Data for this task.
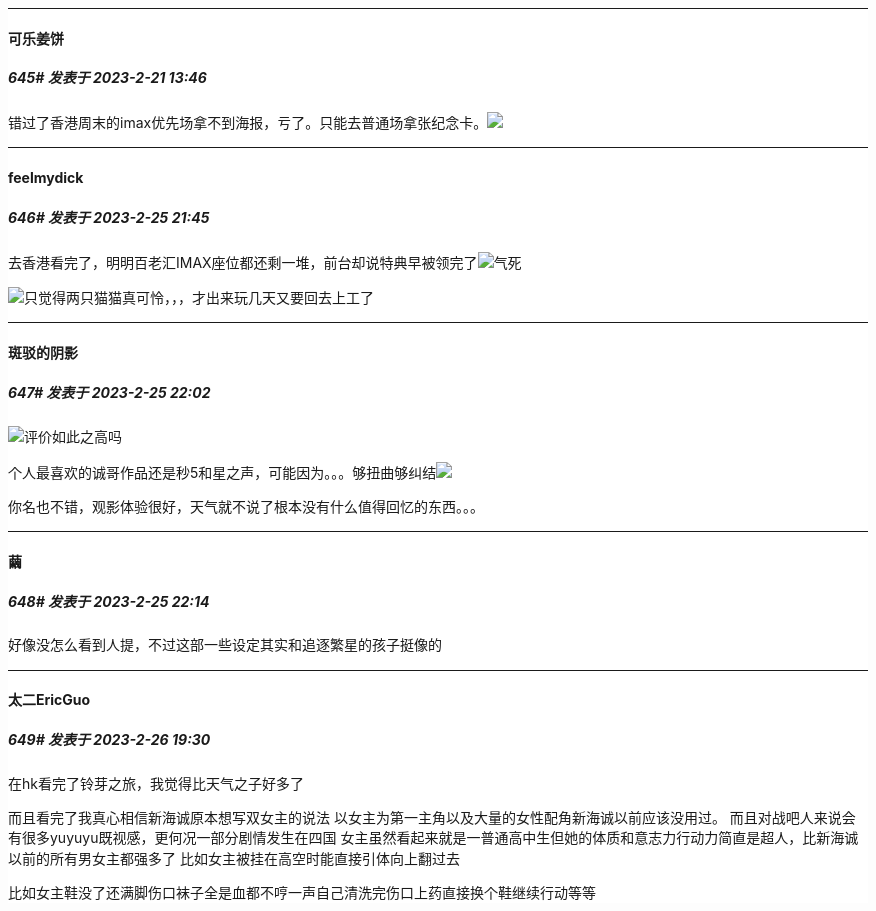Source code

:
*****

####  可乐姜饼  
##### 645#       发表于 2023-2-21 13:46

错过了香港周末的imax优先场拿不到海报，亏了。只能去普通场拿张纪念卡。<img src="https://static.saraba1st.com/image/smiley/face2017/002.png" referrerpolicy="no-referrer">


*****

####  feelmydick  
##### 646#       发表于 2023-2-25 21:45

去香港看完了，明明百老汇IMAX座位都还剩一堆，前台却说特典早被领完了<img src="https://static.saraba1st.com/image/smiley/face2017/125.png" referrerpolicy="no-referrer">气死

<img src="https://static.saraba1st.com/image/smiley/face2017/037.png" referrerpolicy="no-referrer">只觉得两只猫猫真可怜，，，才出来玩几天又要回去上工了


*****

####  斑驳的阴影  
##### 647#       发表于 2023-2-25 22:02

<img src="https://static.saraba1st.com/image/smiley/face2017/105.png" referrerpolicy="no-referrer">评价如此之高吗

个人最喜欢的诚哥作品还是秒5和星之声，可能因为。。。够扭曲够纠结<img src="https://static.saraba1st.com/image/smiley/face2017/125.png" referrerpolicy="no-referrer">

你名也不错，观影体验很好，天气就不说了根本没有什么值得回忆的东西。。。


*****

####  繭  
##### 648#       发表于 2023-2-25 22:14

好像没怎么看到人提，不过这部一些设定其实和追逐繁星的孩子挺像的


*****

####  太二EricGuo  
##### 649#       发表于 2023-2-26 19:30

在hk看完了铃芽之旅，我觉得比天气之子好多了

而且看完了我真心相信新海诚原本想写双女主的说法
以女主为第一主角以及大量的女性配角新海诚以前应该没用过。
而且对战吧人来说会有很多yuyuyu既视感，更何况一部分剧情发生在四国
女主虽然看起来就是一普通高中生但她的体质和意志力行动力简直是超人，比新海诚以前的所有男女主都强多了
比如女主被挂在高空时能直接引体向上翻过去

比如女主鞋没了还满脚伤口袜子全是血都不哼一声自己清洗完伤口上药直接换个鞋继续行动等等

Instruction. Write out all the material above exactly, with no image carried over.

Exercise response.
Source code

:
*****

####  可乐姜饼  
##### 645#       发表于 2023-2-21 13:46

错过了香港周末的imax优先场拿不到海报，亏了。只能去普通场拿张纪念卡。<img src="https://static.saraba1st.com/image/smiley/face2017/002.png" referrerpolicy="no-referrer">


*****

####  feelmydick  
##### 646#       发表于 2023-2-25 21:45

去香港看完了，明明百老汇IMAX座位都还剩一堆，前台却说特典早被领完了<img src="https://static.saraba1st.com/image/smiley/face2017/125.png" referrerpolicy="no-referrer">气死

<img src="https://static.saraba1st.com/image/smiley/face2017/037.png" referrerpolicy="no-referrer">只觉得两只猫猫真可怜，，，才出来玩几天又要回去上工了


*****

####  斑驳的阴影  
##### 647#       发表于 2023-2-25 22:02

<img src="https://static.saraba1st.com/image/smiley/face2017/105.png" referrerpolicy="no-referrer">评价如此之高吗

个人最喜欢的诚哥作品还是秒5和星之声，可能因为。。。够扭曲够纠结<img src="https://static.saraba1st.com/image/smiley/face2017/125.png" referrerpolicy="no-referrer">

你名也不错，观影体验很好，天气就不说了根本没有什么值得回忆的东西。。。


*****

####  繭  
##### 648#       发表于 2023-2-25 22:14

好像没怎么看到人提，不过这部一些设定其实和追逐繁星的孩子挺像的


*****

####  太二EricGuo  
##### 649#       发表于 2023-2-26 19:30

在hk看完了铃芽之旅，我觉得比天气之子好多了

而且看完了我真心相信新海诚原本想写双女主的说法
以女主为第一主角以及大量的女性配角新海诚以前应该没用过。
而且对战吧人来说会有很多yuyuyu既视感，更何况一部分剧情发生在四国
女主虽然看起来就是一普通高中生但她的体质和意志力行动力简直是超人，比新海诚以前的所有男女主都强多了
比如女主被挂在高空时能直接引体向上翻过去

比如女主鞋没了还满脚伤口袜子全是血都不哼一声自己清洗完伤口上药直接换个鞋继续行动等等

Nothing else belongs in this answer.